Nichts hören, nichts sehen und am besten nichts denken. Mein Wunsch nach einer reizarmen Umgebung nimmt manchmal seltsame Formen an. Letztens habe ich mich in der Toilette eingeschlossen, weil es dort nichts zu sehen gibt. Die Umgebungsgeräusche, die mich irgendwie ablenken können, werden von den dicken Mauern zurückgeworfen. Dorthin, wo sie hingehören. Also nicht zu mir. Ruhe, ein unstillbares Bedürfnis in letzter Zeit. Was schwer vorzustellen ist, bedenkt man die unzähligen Rückzugsmöglichkeiten wie Toiletten, Wälder, Berggipfel und, aufgepasst: Stau (zur Rushhour). Wem es gelingt, den Hass auf die Welt der Stauenden von sich fern zu halten, der hat gute Chancen auf ein wenig Ruhe. Der Blick geht ins Leere, die Ohren betäuben sich mit der Monotonie der Motorengeräusche. Friedvoll könnte es sein, wenn auch die Gedanken fern blieben. Nichts gegen Gedanken grundsätzlich. Nur sind es nicht die schönsten, die sich spiralförmig, mit der Tendenz zur Abgrundbewegung, im Kopf breit machen. Was zunächst harmlos beginnt, entspinnt sich rasch zum Alptraum. Die Frage nach "habe ich das Fenster geschlossen?" endet mit der Vorstellung, beim nachhause kommen von einem Meuchelmörder dahingerafft zu werden, der die Gelegenheit des offenen Fensters natürlich ergreifen würde, wäre das Haus nicht zuvor abgebrannt. Wegen der achtlos weggeworfenen Zigarette, die vom Wind durch das offene Fenster einen Zimmerbrand entfacht hat und der einzige, der die Feuerwehr hätte rufen können, wäre der Meuchelmörder gewesen, der jedoch anderes zu tun hatte. Mordpläne schmieden. Oder die Steuer machen. Die Steuer! Verdammt.

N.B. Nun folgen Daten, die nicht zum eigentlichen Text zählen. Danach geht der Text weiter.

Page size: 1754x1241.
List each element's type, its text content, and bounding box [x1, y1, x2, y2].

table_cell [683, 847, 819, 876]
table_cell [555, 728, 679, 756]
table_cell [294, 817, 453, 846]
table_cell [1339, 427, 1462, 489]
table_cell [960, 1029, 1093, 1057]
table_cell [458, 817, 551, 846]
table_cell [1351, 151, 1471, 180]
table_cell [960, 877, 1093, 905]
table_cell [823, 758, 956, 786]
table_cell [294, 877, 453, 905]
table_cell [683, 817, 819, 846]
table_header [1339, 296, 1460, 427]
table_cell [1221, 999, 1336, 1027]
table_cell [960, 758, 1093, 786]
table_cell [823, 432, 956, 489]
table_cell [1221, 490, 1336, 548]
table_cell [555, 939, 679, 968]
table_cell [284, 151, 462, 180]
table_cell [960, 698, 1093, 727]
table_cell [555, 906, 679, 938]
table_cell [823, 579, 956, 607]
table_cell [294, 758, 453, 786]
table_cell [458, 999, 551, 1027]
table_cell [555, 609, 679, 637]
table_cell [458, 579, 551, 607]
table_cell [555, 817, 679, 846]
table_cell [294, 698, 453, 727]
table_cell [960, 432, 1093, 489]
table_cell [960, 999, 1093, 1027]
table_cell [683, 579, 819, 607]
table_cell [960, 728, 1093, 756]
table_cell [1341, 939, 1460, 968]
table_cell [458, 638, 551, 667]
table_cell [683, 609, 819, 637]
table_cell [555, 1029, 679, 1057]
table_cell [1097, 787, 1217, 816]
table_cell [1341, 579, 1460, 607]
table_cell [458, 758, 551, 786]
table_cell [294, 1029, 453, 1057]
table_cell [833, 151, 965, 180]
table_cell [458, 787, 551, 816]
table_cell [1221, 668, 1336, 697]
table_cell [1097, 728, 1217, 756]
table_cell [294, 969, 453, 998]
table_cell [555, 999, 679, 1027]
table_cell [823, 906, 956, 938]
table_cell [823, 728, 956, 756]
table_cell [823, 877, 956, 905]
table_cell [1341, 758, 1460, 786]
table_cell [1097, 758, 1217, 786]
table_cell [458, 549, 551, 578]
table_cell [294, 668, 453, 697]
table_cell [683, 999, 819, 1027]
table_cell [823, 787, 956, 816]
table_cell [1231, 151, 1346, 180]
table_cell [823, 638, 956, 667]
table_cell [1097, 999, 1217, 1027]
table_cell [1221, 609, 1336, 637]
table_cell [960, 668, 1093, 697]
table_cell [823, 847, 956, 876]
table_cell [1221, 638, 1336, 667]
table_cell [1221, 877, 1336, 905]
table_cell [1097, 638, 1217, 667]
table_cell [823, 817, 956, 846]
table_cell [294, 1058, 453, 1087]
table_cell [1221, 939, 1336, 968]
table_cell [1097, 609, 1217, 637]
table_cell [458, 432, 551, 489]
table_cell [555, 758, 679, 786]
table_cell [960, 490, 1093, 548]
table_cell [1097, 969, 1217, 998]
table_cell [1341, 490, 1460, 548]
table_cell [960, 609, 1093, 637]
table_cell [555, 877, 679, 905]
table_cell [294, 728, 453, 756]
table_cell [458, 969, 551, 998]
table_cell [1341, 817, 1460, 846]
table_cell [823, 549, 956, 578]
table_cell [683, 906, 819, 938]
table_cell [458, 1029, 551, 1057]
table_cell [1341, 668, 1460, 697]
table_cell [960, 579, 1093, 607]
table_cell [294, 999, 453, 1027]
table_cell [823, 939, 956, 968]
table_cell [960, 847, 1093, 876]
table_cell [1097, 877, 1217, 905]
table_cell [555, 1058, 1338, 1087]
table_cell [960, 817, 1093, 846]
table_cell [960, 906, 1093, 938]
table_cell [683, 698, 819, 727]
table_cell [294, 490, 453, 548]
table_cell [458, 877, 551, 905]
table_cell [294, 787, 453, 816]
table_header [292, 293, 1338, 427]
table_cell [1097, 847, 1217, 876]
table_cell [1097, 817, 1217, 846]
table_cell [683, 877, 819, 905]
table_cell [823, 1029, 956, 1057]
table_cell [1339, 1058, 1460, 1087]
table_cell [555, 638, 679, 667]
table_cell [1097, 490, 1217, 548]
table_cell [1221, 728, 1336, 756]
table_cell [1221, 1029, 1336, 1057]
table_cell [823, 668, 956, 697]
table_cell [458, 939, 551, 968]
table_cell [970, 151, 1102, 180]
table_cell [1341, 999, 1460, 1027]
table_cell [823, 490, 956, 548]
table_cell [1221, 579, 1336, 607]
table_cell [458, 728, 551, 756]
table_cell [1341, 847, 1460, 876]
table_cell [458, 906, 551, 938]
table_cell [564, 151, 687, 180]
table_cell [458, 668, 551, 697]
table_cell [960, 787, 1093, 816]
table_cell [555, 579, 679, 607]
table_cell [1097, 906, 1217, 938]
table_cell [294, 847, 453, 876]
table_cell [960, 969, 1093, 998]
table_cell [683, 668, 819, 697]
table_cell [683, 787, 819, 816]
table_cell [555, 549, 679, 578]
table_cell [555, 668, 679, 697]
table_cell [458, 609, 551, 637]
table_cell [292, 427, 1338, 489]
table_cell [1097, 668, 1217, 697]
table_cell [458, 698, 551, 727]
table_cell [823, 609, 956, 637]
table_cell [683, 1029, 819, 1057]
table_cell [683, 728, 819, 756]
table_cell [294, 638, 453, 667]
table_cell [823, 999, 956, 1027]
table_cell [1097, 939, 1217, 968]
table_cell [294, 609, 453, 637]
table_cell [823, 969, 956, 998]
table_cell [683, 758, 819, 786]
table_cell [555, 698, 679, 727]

Wie auf Kommando zog ich mich also zurück auf die Toilette. Reizarm, wie gesagt. Das Klopfen meiner Tochter an der Tür beantwortete ich mit : "Ruhe! Ich brauch Ruhe!" Wissend, dass ich eigentlich einen Aufschub vom Finanzamt brauche. Weil ich wie jedes Jahr zu spät dran bin, weil ich eben meine Ruhe brauchte, von dem Zeug, das sich nicht von selbst erledigt, wie der Zimmerbrand in meinem Kopf.
Kein gute Story, ich weiß. Dafür eine willkommene Ablenkung vom eigentlichen Thema. Das Vertagen von Aufgaben/Lösungen bringt in der Regel nicht die erwünschte "Ruhe davon". Sie schleichen sich durchs Hintertürchen in unsere Gedanken und erinnern uns laufend daran, dass sie noch zu erledigen sind. Getarnt als Meuchelmörder oder Zimmerbrand verschleiern sie zwar das eigentliche Problem, wohl fühlen wir uns dabei trotzdem nicht. Sie sind zu erledigen, will man sich ihrer entledigen. Um dann endlich Ruhe zu haben. RUHE!